The town halls were held in each of Sonoma County’s five districts. Each one opened with the district’s supervisor explaining the goals of the public engagement and was followed by city staff from various departments explaining what they were hoping to learn.
Supervisor James Gore spoke about counties in Colorado, where marijuana is legal for recreational use. Gore said that some counties remained staunchly conservative and maintained prohibition on marijuana but the drug was still pervasive, while the county reaped no financial gain. According to Gore, elected officials “probably wouldn’t get reelected” if they backed regulations that allowed permitting and taxation. He said he personally did not have a moral issue with cannabis, “I don’t have a problem with ‘the devil’s weed,’” he said, borrowing a term he’d heard in Colorado.
After the brief presentations, questions and answers took place but the meeting moved quickly along to where people could talk with elected officials and county staff, one-on-one and in groups. Sheets of butcher paper were stretched across tables and markers provided for people to write concerns, suggestions, questions and comments.
People wrote down a wide variety of feedback for the county staff to track. Among the most common complaints about marijuana is odor and the effect on neighbors. At the fourth district meeting on Aug. 4 at the Luther Burbank Center one comment said: “We have an indoor (marijuana grow) next to us and are smelling it in July. It nauseates me. We are getting odor at 2:30 a.m. It isn’t fair! Our property value will probably decrease.” The comment went on to cite concerns about water supply and concluded that marijuana should not be grown near homes.
Other comments expressed concern that the impending taxes will make medical cannabis products more expensive than they are now: “What will happen to the pricing for the critically ill if your taxation is too burdensome (?) For instance: Epileptic patients. My daughter’s oil currently is $600/month now.”

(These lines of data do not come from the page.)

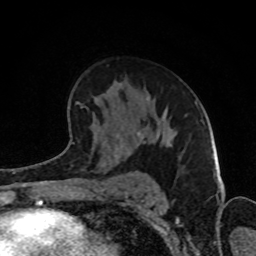
Breast MRI (dynamic contrast-enhanced), one axial slice; slice 53 of 80 in the series (ordered by position); cropped to one breast; dynamic contrast-enhanced series, time point 2 of 8 at this slice position (early post-contrast); 1.5 T; TE 4.2 ms, TR 7 ms; 2 mm slice thickness; 256 × 256 image matrix. Female patient.
Outlined on this slice (semi-automatically segmented with operator editing):
- enhancing-tissue mask used for the functional tumour volume (all voxels passing the contrast-enhancement thresholds inside the analysis volume; usually the tumour): box from (x=67, y=83) to (x=169, y=154) px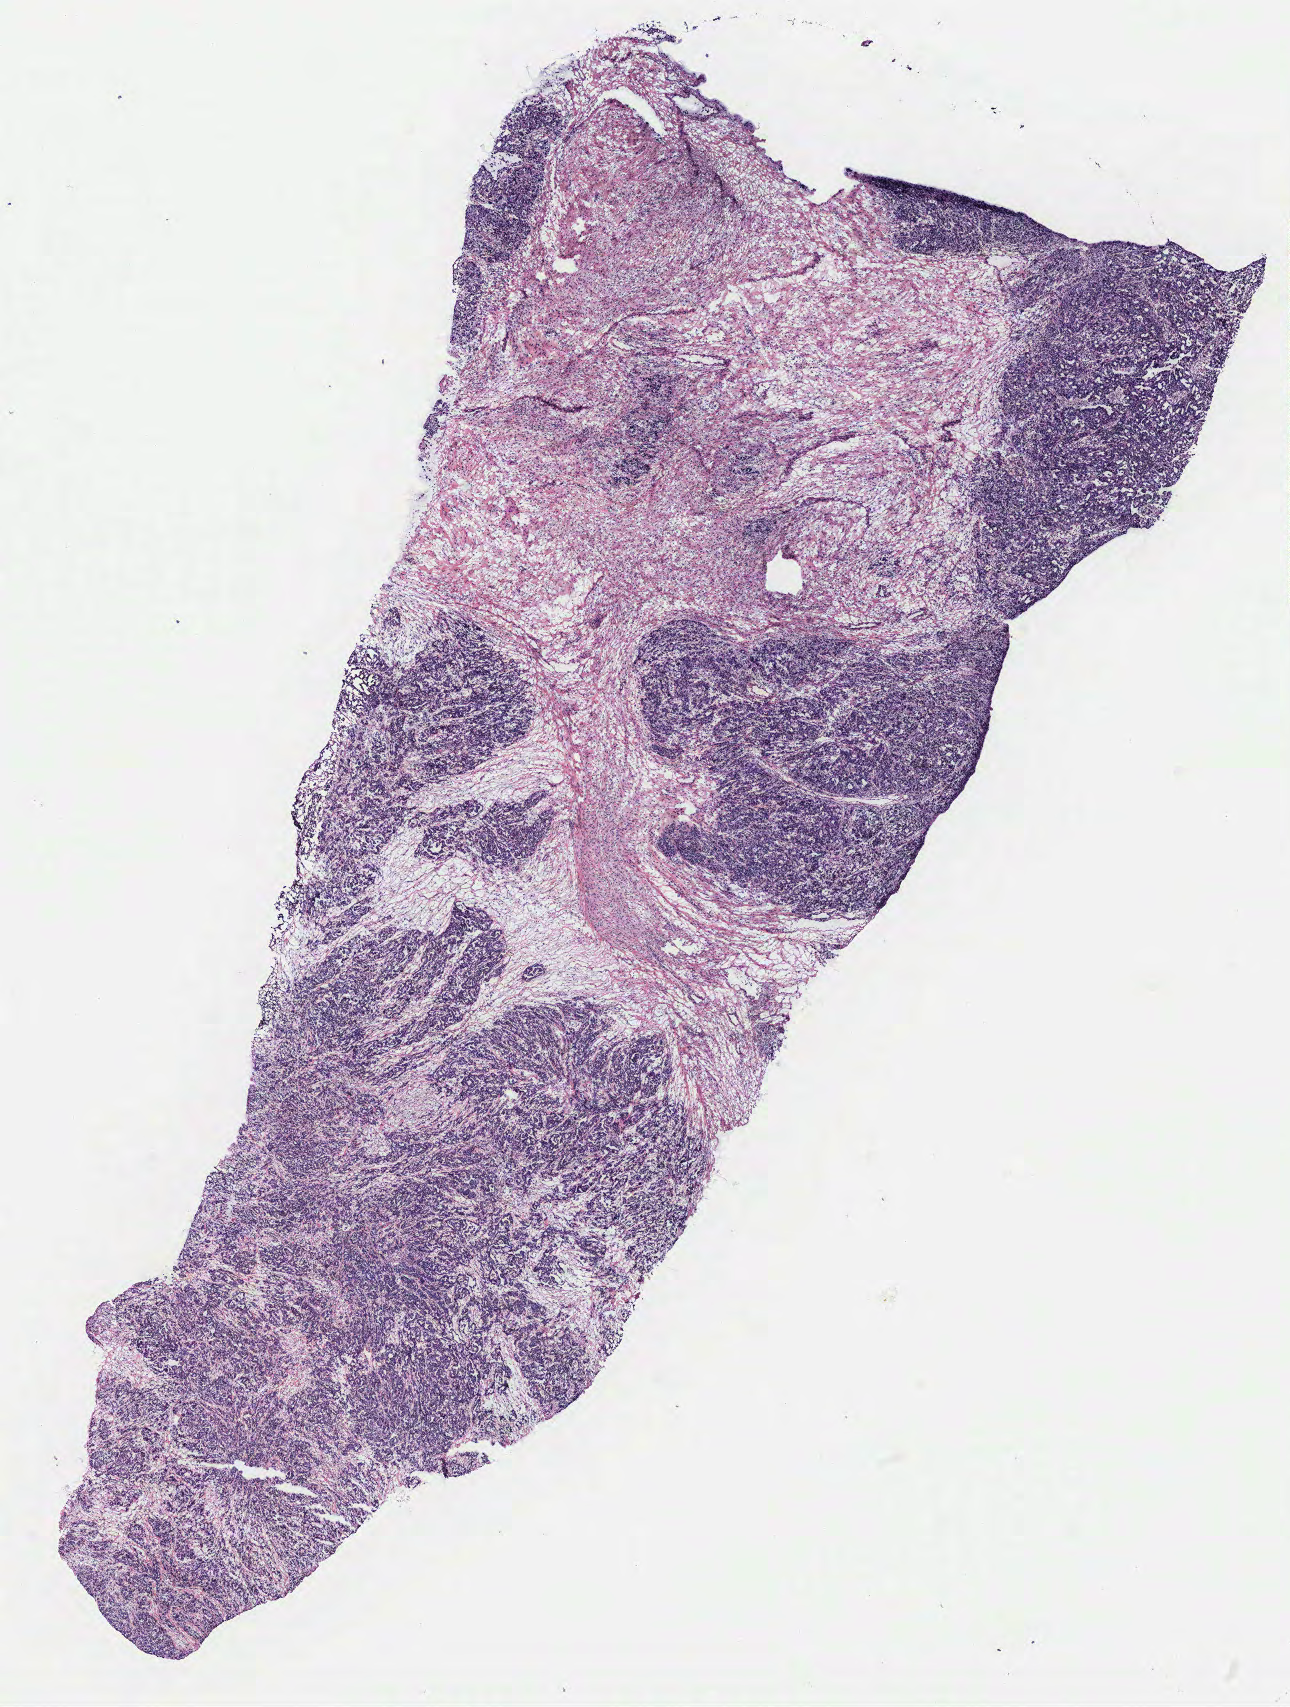
Digitized H&E tissue section (whole slide), whole scanned area (about 10.3 x 13.7 mm) shown as a low-resolution overview. Tumour tissue sample, ovary. 52-year-old female patient.
Diagnosis: Serous adenocarcinoma, NOS (fallopian tube). Primary tumour site (as recorded): fallopian tube.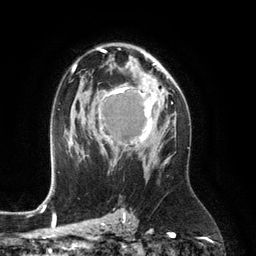
Breast MRI (dynamic contrast-enhanced), one axial slice; position 78 of 134 along the scan axis; cropped to one breast; dynamic contrast-enhanced series, time point 2 of 6 at this slice position (early post-contrast); 3 T; TE 2.8 ms, TR 6.9 ms; 1.2 mm slice thickness; 256 × 256 image matrix, field of view 190 × 190 mm. Female patient.
Outlined on this slice (semi-automatically segmented with operator editing):
- enhancing-tissue mask used for the functional tumour volume (all voxels passing the contrast-enhancement thresholds inside the analysis volume; usually the tumour): bounding box <99,80,161,157> (left, top, right, bottom; pixels)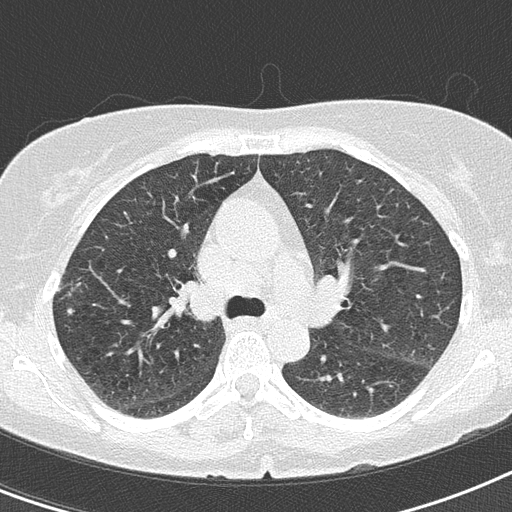
Low-dose screening chest CT, axial slice; second screening round (one year after baseline); lung window (W 1500 / L -600 HU); 2 mm slice thickness; lung (sharp) reconstruction kernel (B50f); 120 kVp; 512 × 512 image matrix, field of view 290 × 290 mm. Female participant, aged 61 years at enrolment. Current smoker at enrolment.
Lesion marked by an expert reader, box from (x=50, y=288) to (x=94, y=336) px. Screening reader's record for this exam: no non-calcified nodule ≥4 mm recorded. Official screen result: negative screen, significant abnormalities not suspicious for lung cancer. Participant outcome: lung cancer diagnosed 125 days after this screen — small cell carcinoma, NOS, right upper lobe, stage IIIA (AJCC 6th edition), 7 mm at pathology.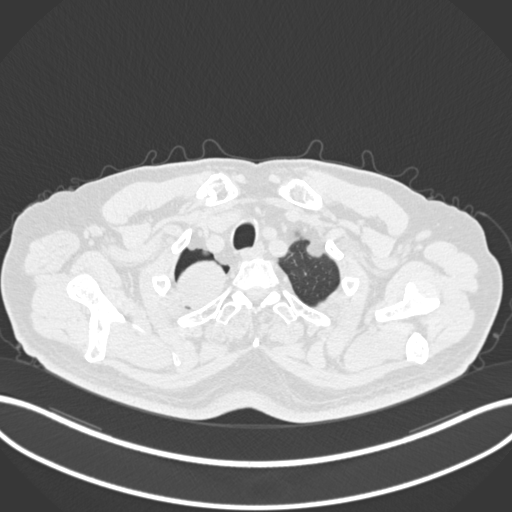
Chest CT, one axial slice; slice 197 of 218 in the series (ordered by position); reconstruction kernel B30f; 120 kVp; lung window (W 1500 / L -600 HU); 512 × 512 image matrix, field of view 400 × 400 mm. Patient: male, 68 years. Case-level facts recorded for this patient, not image findings: clinical TNM (as recorded): T2a N0 M0.
Outlined on this slice (bounding box drawn by a radiologist):
- lung tumour (recorded histology: adenocarcinoma): bounding box <172,257,231,314> (left, top, right, bottom; pixels)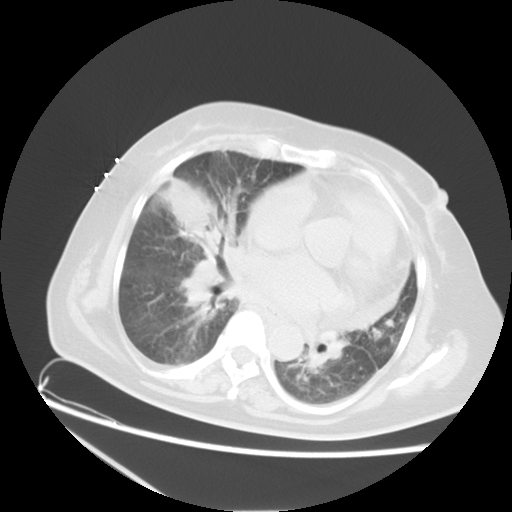
Chest CT, one axial slice. Slice 10 of 22 in the series (ordered by position). Reconstruction kernel STANDARD. 120 kVp. Lung window (W 1500 / L -600 HU). 5 mm slice thickness. 512 × 512 image matrix, field of view 350 × 350 mm. Patient: female, 67 years. From the clinical record (not read from this slice): clinical TNM (as recorded): T2a N3 M1a.
Structures marked on this image (bounding box drawn by a radiologist):
- lung tumour (recorded histology: adenocarcinoma): bounding box <162,174,211,239> (left, top, right, bottom; pixels)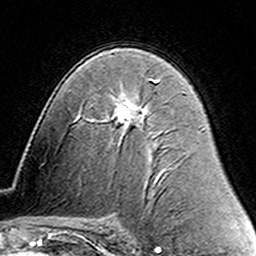
Breast MRI (dynamic contrast-enhanced), one axial slice. Slice 85 of 160 in the series (ordered by position). Cropped to one breast. Dynamic contrast-enhanced series, time point 2 of 6 at this slice position (early post-contrast). 3 T. TE 4.6 ms, TR 7.4 ms. 1 mm slice thickness. 256 × 256 image matrix, field of view 144 × 144 mm. Female patient.
Structures marked on this image (semi-automatically segmented with operator editing):
- enhancing-tissue mask used for the functional tumour volume (all voxels passing the contrast-enhancement thresholds inside the analysis volume; usually the tumour): box from (x=150, y=79) to (x=159, y=83) px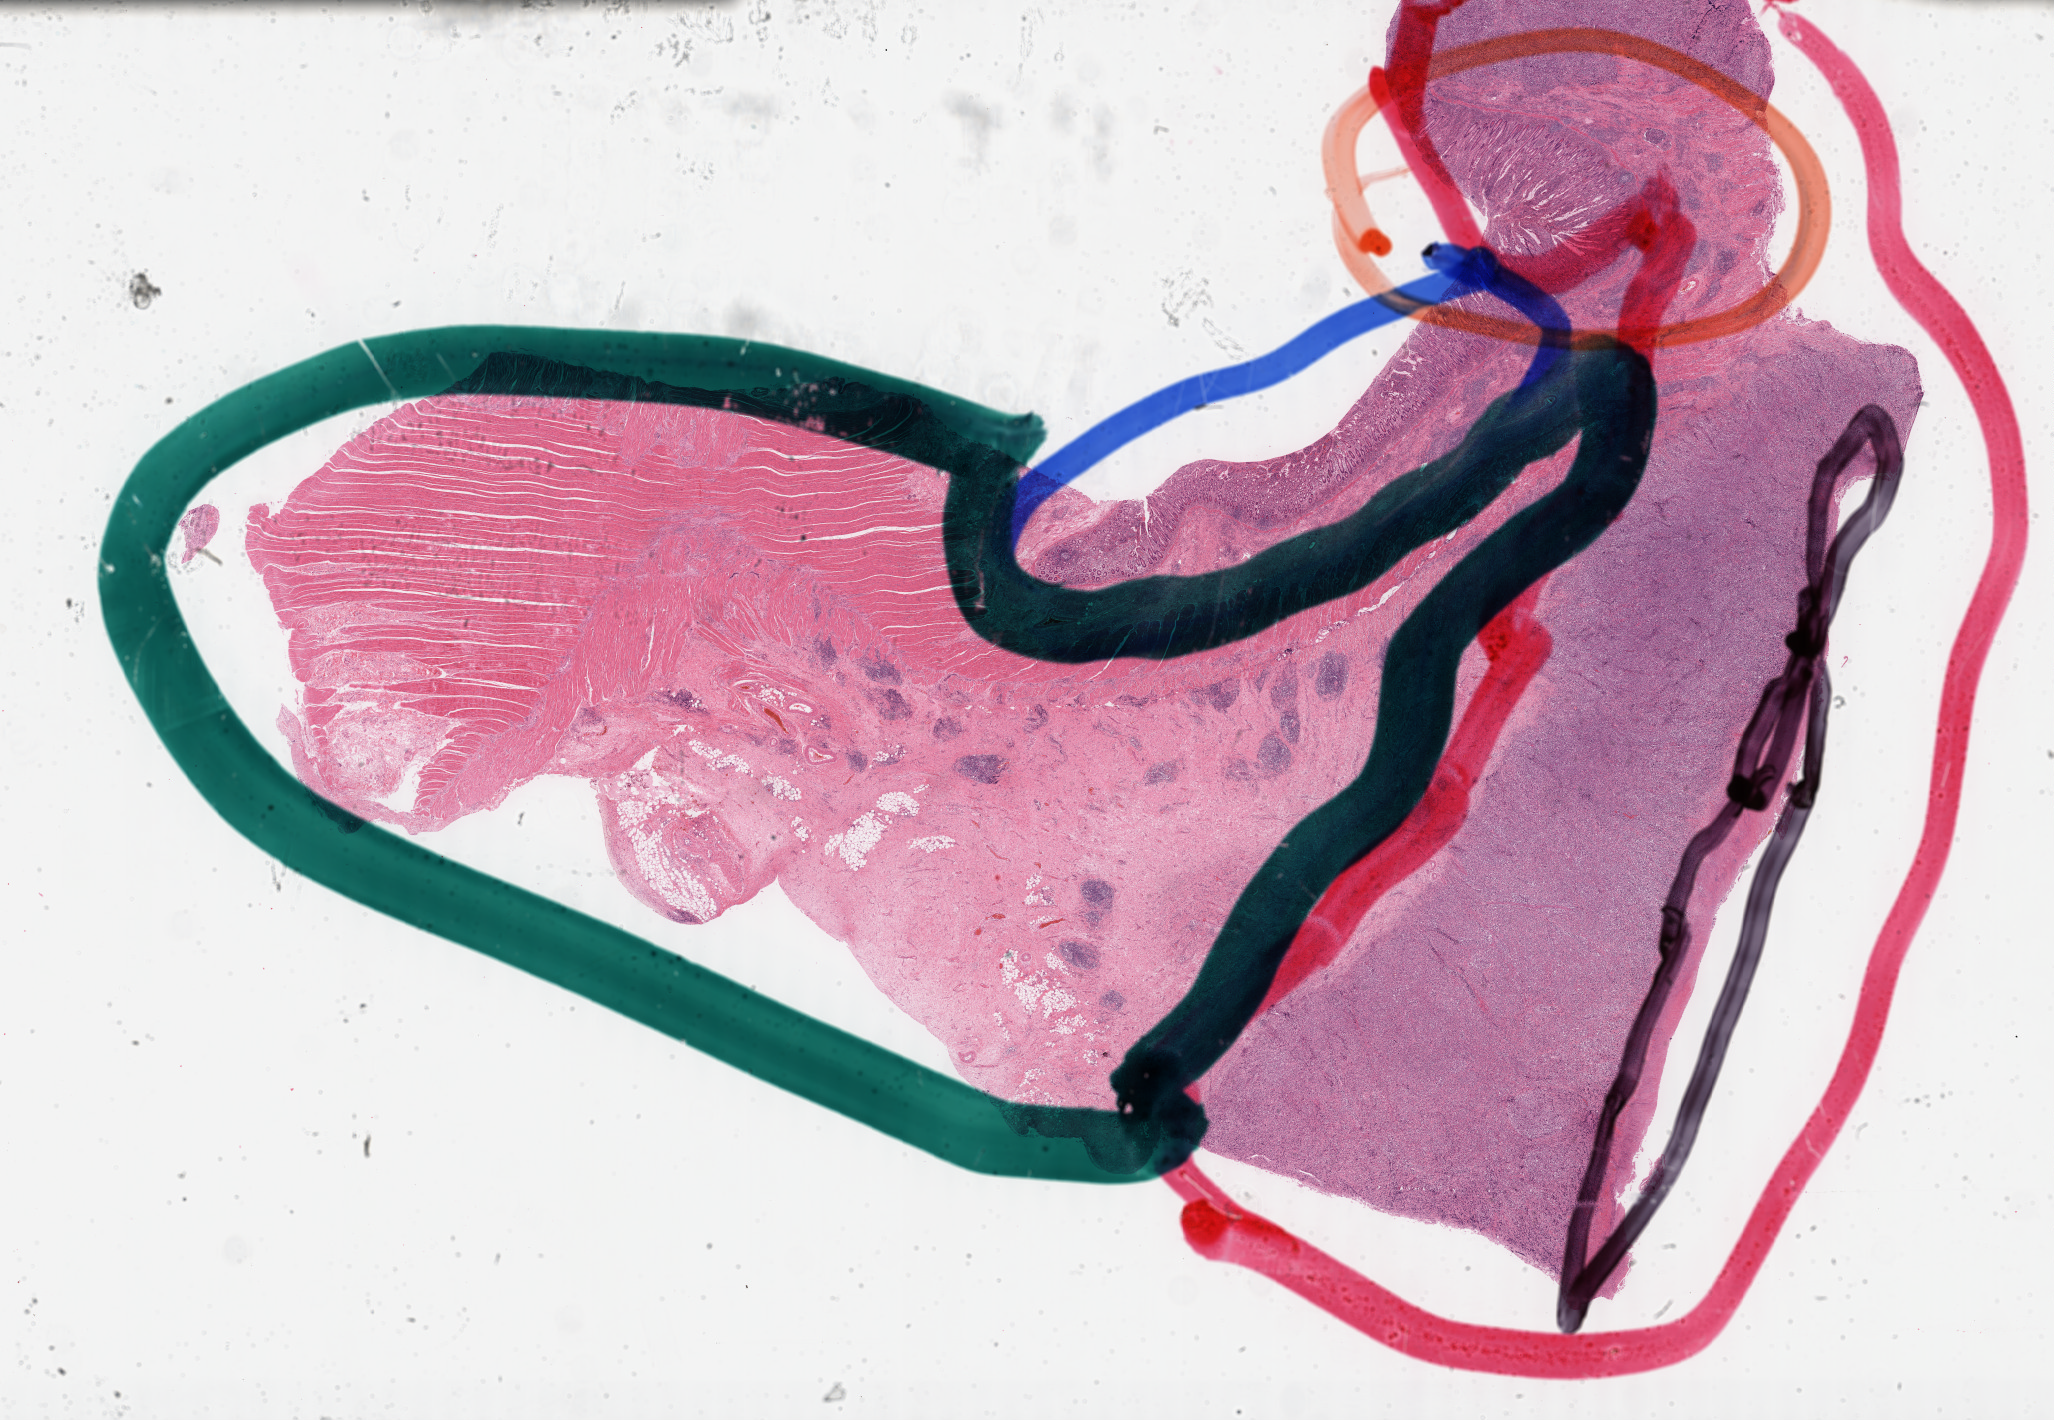
H&E-stained whole-slide image — a low-resolution overview of the entire scanned area, about 33.2 x 23.0 mm, FFPE section, lymphoid tissue, primary tumour sample. Female, age 48 years at initial diagnosis.
• diagnosis: Diffuse large B-cell lymphoma, NOS (small intestine, NOS)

Other key issues outlined in the presentation included:
Public safety concerns in residential areas.
Desire for a path for current cultivators to come into compliance.
Provide safe and affordable access to medicine.
Consider patient access/personal grows.
Reduce environmental impacts.
Protect public health and welfare.
Limit overly burdensome, expensive compliance.
“We’re compiling the feedback that we got from people. Based on what it is and how well it groups, we’re trying to figure out a way to transmit that back to everybody,” said Sita Kuteira, administrative analyst at the Sonoma County Administrator’s Office. “So, as we’re compiling it, we’re figuring out that next step.”
Kuteira said that the county is trying to have a proposed land use ordinance online by “early to mid-September.” In September and October, the county will again hold meetings with the public on land use issues involving marijuana, and to discuss the proposed ordinance.
At the town hall in Santa Rosa on July 28, third district supervisor Shirlee Zane said that in addition to an increase in teen use of marijuana, more children are turning up in emergency rooms after mistaking edible marijuana products for food or treats, such as candy bars. “We want to make sure things don’t end up in the wrong hands,” said Karen Fies, assistant director for Sonoma County Human Services. Fies said that rules might be written regarding how marijuana edibles can be packaged for sale to help avoid accidental exposure by children who see candy-like packaging.
As towns and cities in Sonoma County develop their own rules regarding marijuana, city limits will be the dividing lines of regulation. For towns that want to maintain a prohibition on dispensaries, the concern is that a business will open just outside the city limits. Gore said that the county can create a buffer zone around towns and cities to avoid this conflict.